Possibly. It’s difficult to know not seeing the data. Natural variation between hospitals in the results of surgery can and does occur by chance. It is possible to see “twice the national average” as a results of natural variation, disturbing as that may sound. It depends on the number of procedures performed annually – small hospitals have more variation – and whether all cardiac procedures are compared together, as opposed to each individual surgical procedure in isolation.

The challenge is in confidently detecting hospitals performing worse than would be expected by chance, as has been alleged in Leeds. Care needs to be taken to ensure that data are accurate and complete. Account is usually made of differences in the patients being treated and the complexity of the surgery performed (often referred to as case-mix).

The graphs below are “funnel plots” that show differences in mortality after congenital heart surgery in US hospitals. These were published in 2012 by Jacobs and colleagues from the University of South Florida College of Medicine. The open source paper is here, but the graphs come from the final paper here which although behind a paywall, the graphs are freely available (note the final version differs from the open source version).

Each graph is for group of child heart operations of increasing complexity and therefore risk. Upper left are the more straightforward procedures, bottom right more complex. The horizontal axis is the annual number of cases and the vertical axis the mortality as a percentage. Each dot on the graph is a hospital performing that particular type of surgery. If a hospital lies outwith the dotted line (95% confidence interval) then there is a possibility that the mortality rate is different from the average. The further above the top line, the greater the chance. These particular funnel plots are not corrected for case-mix, but this has been done else where in the analysis.

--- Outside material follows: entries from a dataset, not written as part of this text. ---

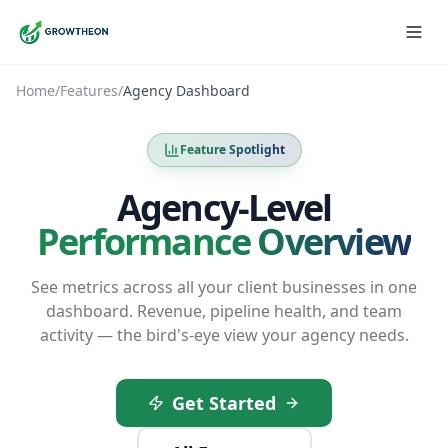
Home
/
Features
/
Agency Dashboard
Feature Spotlight
Agency-Level
Performance Overview
See metrics across all your client businesses in one
dashboard. Revenue, pipeline health, and team
activity — the bird's-eye view your agency needs.
Get Started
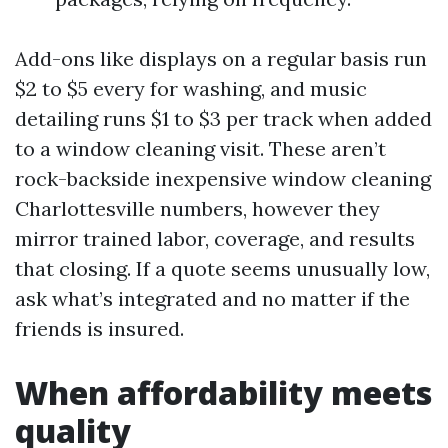
Add-ons like displays on a regular basis run
$2 to $5 every for washing, and music
detailing runs $1 to $3 per track when added
to a window cleaning visit. These aren’t
rock-backside inexpensive window cleaning
Charlottesville numbers, however they
mirror trained labor, coverage, and results
that closing. If a quote seems unusually low,
ask what’s integrated and no matter if the
friends is insured.
When affordability meets
quality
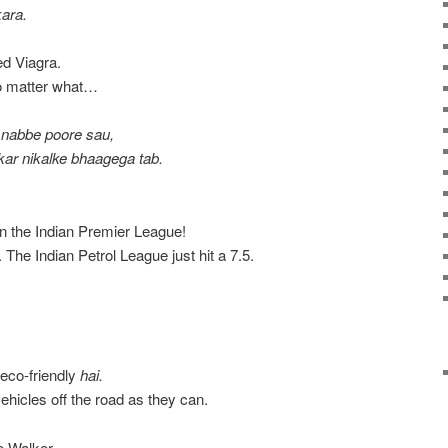
ara.
eed Viagra.
no matter what…
 nabbe poore sau,
kar nikalke bhaagega tab.
in the Indian Premier League!
The Indian Petrol League just hit a 7.5.
eco-friendly
hai.
ehicles off the road as they can.
e Walker.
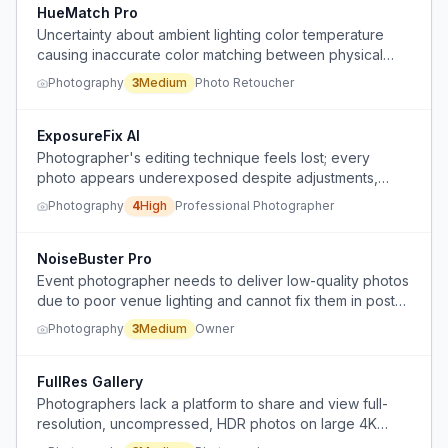
HueMatch Pro
Uncertainty about ambient lighting color temperature
causing inaccurate color matching between physical
products and digital images in a retouching office.
Photography
3
Medium
Photo Retoucher
ExposureFix AI
Photographer's editing technique feels lost; every
photo appears underexposed despite adjustments,
causing hours of editing per image.
Photography
4
High
Professional Photographer
NoiseBuster Pro
Event photographer needs to deliver low-quality photos
due to poor venue lighting and cannot fix them in post-
production without visible artifacts.
Photography
3
Medium
Owner
FullRes Gallery
Photographers lack a platform to share and view full-
resolution, uncompressed, HDR photos on large 4K
screens, as existing platforms compress photos and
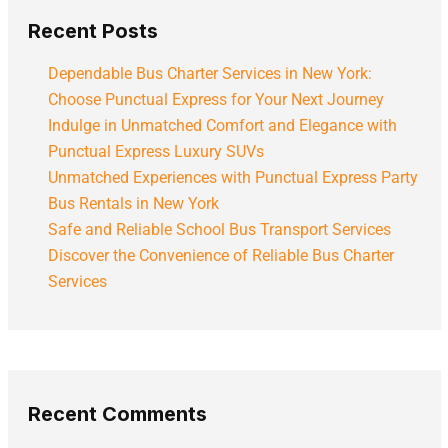
Recent Posts
Dependable Bus Charter Services in New York:
Choose Punctual Express for Your Next Journey
Indulge in Unmatched Comfort and Elegance with
Punctual Express Luxury SUVs
Unmatched Experiences with Punctual Express Party
Bus Rentals in New York
Safe and Reliable School Bus Transport Services
Discover the Convenience of Reliable Bus Charter
Services
Recent Comments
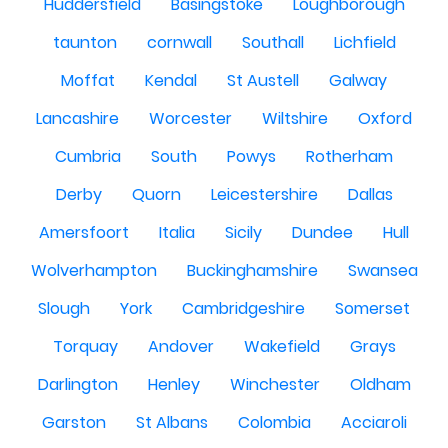
Huddersfield
Basingstoke
Loughborough
taunton
cornwall
Southall
Lichfield
Moffat
Kendal
St Austell
Galway
Lancashire
Worcester
Wiltshire
Oxford
Cumbria
South
Powys
Rotherham
Derby
Quorn
Leicestershire
Dallas
Amersfoort
Italia
Sicily
Dundee
Hull
Wolverhampton
Buckinghamshire
Swansea
Slough
York
Cambridgeshire
Somerset
Torquay
Andover
Wakefield
Grays
Darlington
Henley
Winchester
Oldham
Garston
St Albans
Colombia
Acciaroli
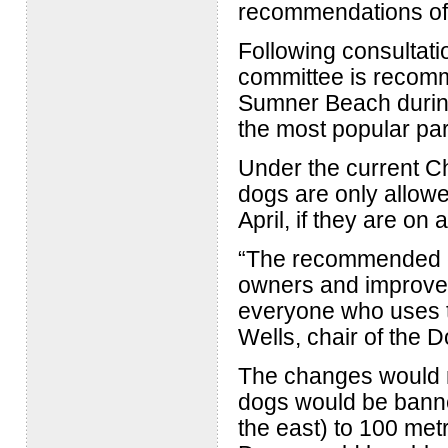
recommendations of 
Following consultati
committee is recomm
Sumner Beach during
the most popular par
Under the current Ch
dogs are only allow
April, if they are on 
“The recommended c
owners and improve 
everyone who uses t
Wells, chair of the 
The changes would m
dogs would be bann
the east) to 100 me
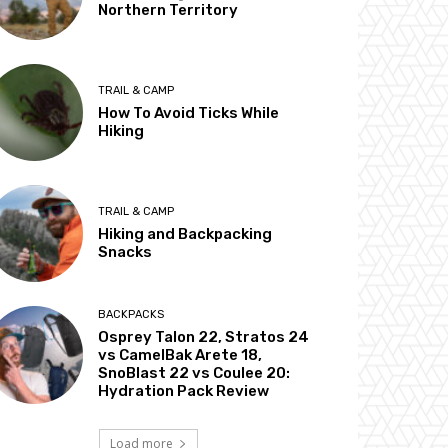
Northern Territory
TRAIL & CAMP
How To Avoid Ticks While
Hiking
TRAIL & CAMP
Hiking and Backpacking
Snacks
BACKPACKS
Osprey Talon 22, Stratos 24
vs CamelBak Arete 18,
SnoBlast 22 vs Coulee 20:
Hydration Pack Review
Load more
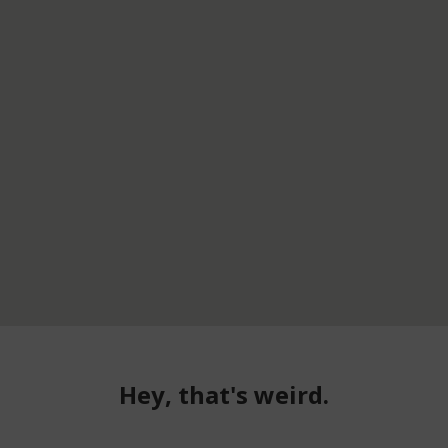
Hey, that's weird.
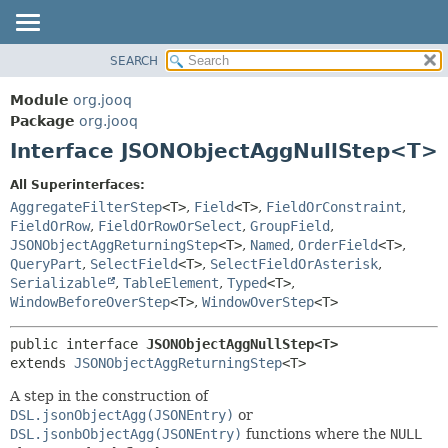
SEARCH
MODULE
SUMMARY:
NESTED
PACKAGE
Module
org.jooq
FIELD
CLASS
Package
org.jooq
CONSTR
Interface JSONObjectAggNullStep<T>
USE
METHOD
DEPRECATED
All Superinterfaces:
INDEX
AggregateFilterStep
<T>
,
Field
<T>
,
FieldOrConstraint
,
DETAIL:
FieldOrRow
,
FieldOrRowOrSelect
,
GroupField
,
HELP
FIELD
JSONObjectAggReturningStep
<T>
,
Named
,
OrderField
<T>
,
CONSTR
QueryPart
,
SelectField
<T>
,
SelectFieldOrAsterisk
,
Serializable
,
TableElement
,
Typed
<T>
,
METHOD
WindowBeforeOverStep
<T>
,
WindowOverStep
<T>
public interface 
JSONObjectAggNullStep<T>
extends 
JSONObjectAggReturningStep
<T>
A step in the construction of
DSL.jsonObjectAgg(JSONEntry)
or
DSL.jsonbObjectAgg(JSONEntry)
functions where the
NULL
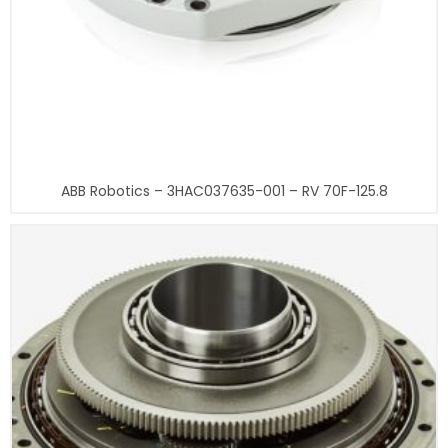
ABB Robotics – 3HAC037635-001 – RV 70F-125.8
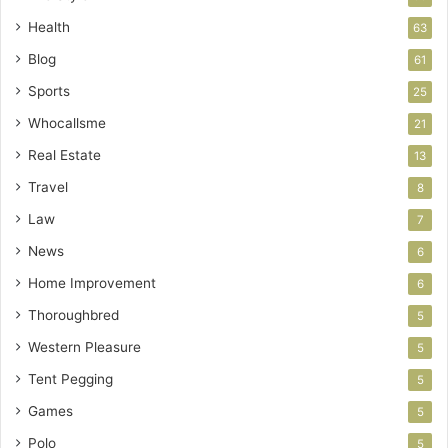
Health
63
Blog
61
Sports
25
Whocallsme
21
Real Estate
13
Travel
8
Law
7
News
6
Home Improvement
6
Thoroughbred
5
Western Pleasure
5
Tent Pegging
5
Games
5
Polo
5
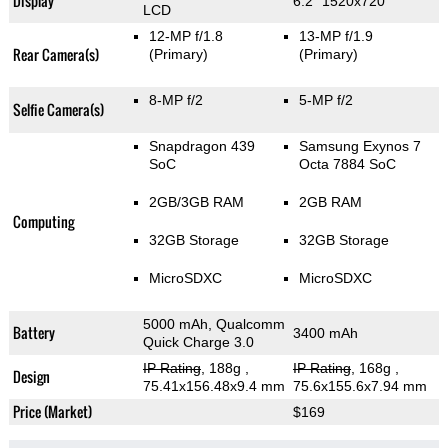
Display
6.2" 1520x720
LCD
12-MP f/1.8
13-MP f/1.9
Rear Camera(s)
(Primary)
(Primary)
8-MP f/2
5-MP f/2
Selfie Camera(s)
Snapdragon 439
Samsung Exynos 7
SoC
Octa 7884 SoC
2GB/3GB RAM
2GB RAM
Computing
32GB Storage
32GB Storage
MicroSDXC
MicroSDXC
5000 mAh, Qualcomm
Battery
3400 mAh
Quick Charge 3.0
IP Rating
, 188g
,
IP Rating
, 168g
,
Design
75.41x156.48x9.4 mm
75.6x155.6x7.94 mm
Price (Market)
$169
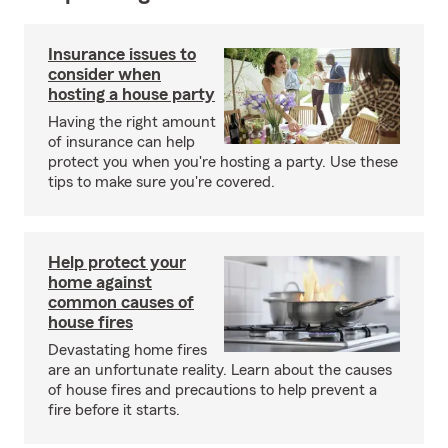
Insurance issues to
consider when
hosting a house party
Having the right amount
of insurance can help
protect you when you're hosting a party. Use these
tips to make sure you're covered.
Help protect your
home against
common causes of
house fires
Devastating home fires
are an unfortunate reality. Learn about the causes
of house fires and precautions to help prevent a
fire before it starts.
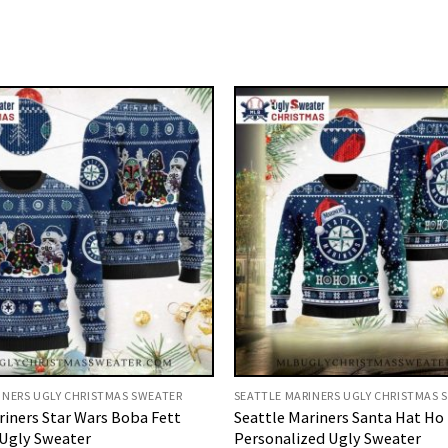
INERS UGLY CHRISTMAS SWEATER
SEATTLE MARINERS UGLY CHRISTMAS 
riners Star Wars Boba Fett
Seattle Mariners Santa Hat Ho
Ugly Sweater
Personalized Ugly Sweater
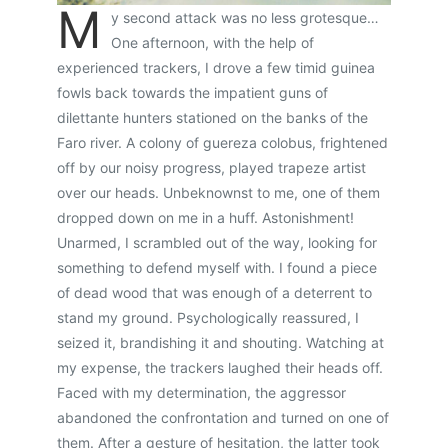
M
y second attack was no less grotesque…
One afternoon, with the help of
experienced trackers, I drove a few timid guinea
fowls back towards the impatient guns of
dilettante hunters stationed on the banks of the
Faro river. A colony of guereza colobus, frightened
off by our noisy progress, played trapeze artist
over our heads. Unbeknownst to me, one of them
dropped down on me in a huff. Astonishment!
Unarmed, I scrambled out of the way, looking for
something to defend myself with. I found a piece
of dead wood that was enough of a deterrent to
stand my ground. Psychologically reassured, I
seized it, brandishing it and shouting. Watching at
my expense, the trackers laughed their heads off.
Faced with my determination, the aggressor
abandoned the confrontation and turned on one of
them. After a gesture of hesitation, the latter took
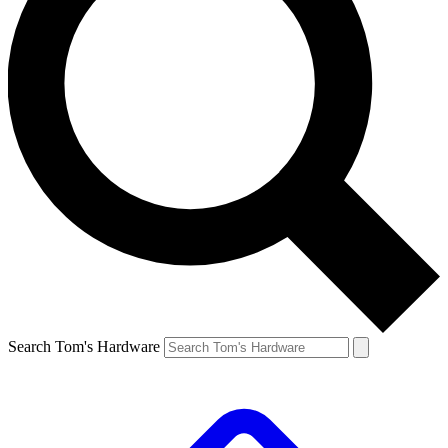
Search Tom's Hardware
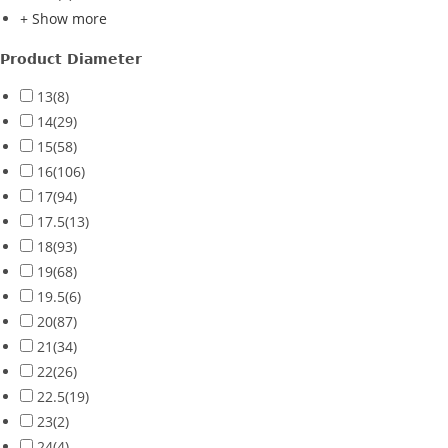
+ Show more
Product Diameter
13
(8)
14
(29)
15
(58)
16
(106)
17
(94)
17.5
(13)
18
(93)
19
(68)
19.5
(6)
20
(87)
21
(34)
22
(26)
22.5
(19)
23
(2)
24
(4)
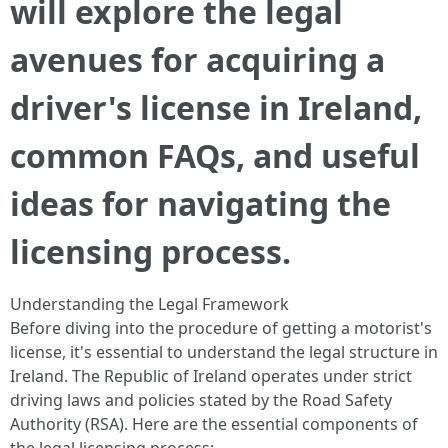
will explore the legal
avenues for acquiring a
driver's license in Ireland,
common FAQs, and useful
ideas for navigating the
licensing process.
Understanding the Legal Framework
Before diving into the procedure of getting a motorist's
license, it's essential to understand the legal structure in
Ireland. The Republic of Ireland operates under strict
driving laws and policies stated by the Road Safety
Authority (RSA). Here are the essential components of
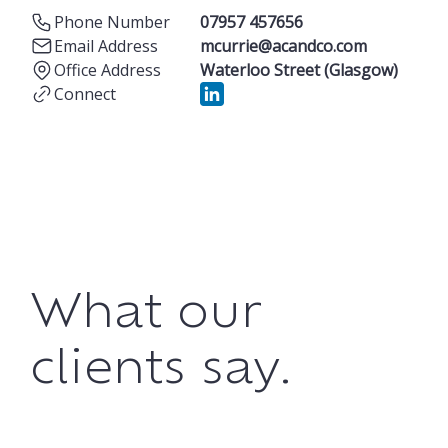
Phone Number
07957 457656
Email Address
mcurrie@acandco.com
Office Address
Waterloo Street (Glasgow)
Connect
What our
clients say.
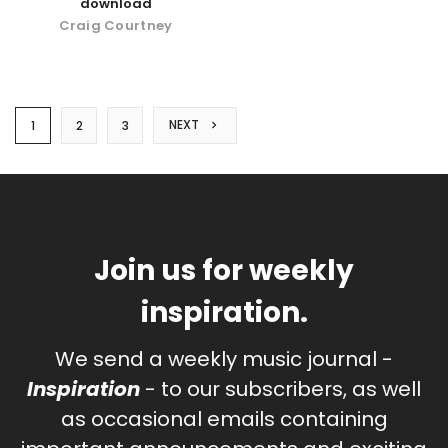
download
Craig Courtney
NEXT
1
2
3
Join us for weekly
inspiration.
We send a weekly music journal -
Inspiration
- to our subscribers, as well
as occasional emails containing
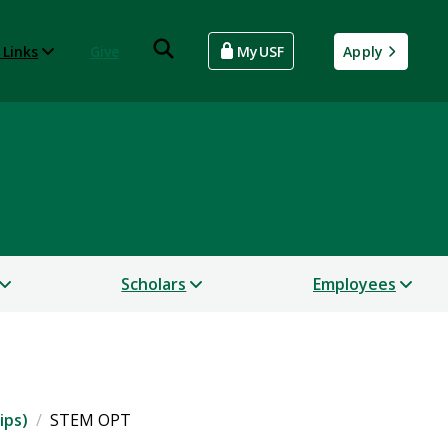
 Links
Give
MyUSF
Apply
Scholars
Employees
ips)
STEM OPT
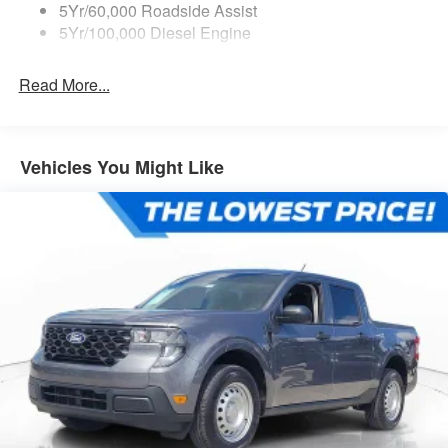
5Yr/60,000 Roadside Assist
5Yr/100,000 Diesel Engine
Read More...
Vehicles You Might Like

It is easy to see that when a hospital does few cases per year, the natural variation in mortality can be high. On the first graph, there is variation from 0 – 3% between different hospitals and this range increases as the surgery gets riskier. There is less variation between hospitals that do more cases. However, in the second graph even the two hospitals doing around 800 procedures per year, there is a greater than two-fold difference in mortality. On the first plot, twice the national average is 1.2%. There are around 11 hospitals above that level in the US for these procedures, the differences for 9 apparently occuring by chance (within the dotted line). Similar conclusions can be drawn from the other graphs of increasingly risky surgery.

Data for cardiac sugery is published and freely available to the public. At the moment, data for children’s heart surgery is not published separately. The data for Leeds General Surgery can be seen here.

To compare children’s heart surgery in Leeds with other centres, we need to the raw data presented in this form and the data corrected for differences in patients. Other issues may be at play, but with the data in the public domain we will be in a better position to make a judgement as to whether an excess in mortality does indeed exist.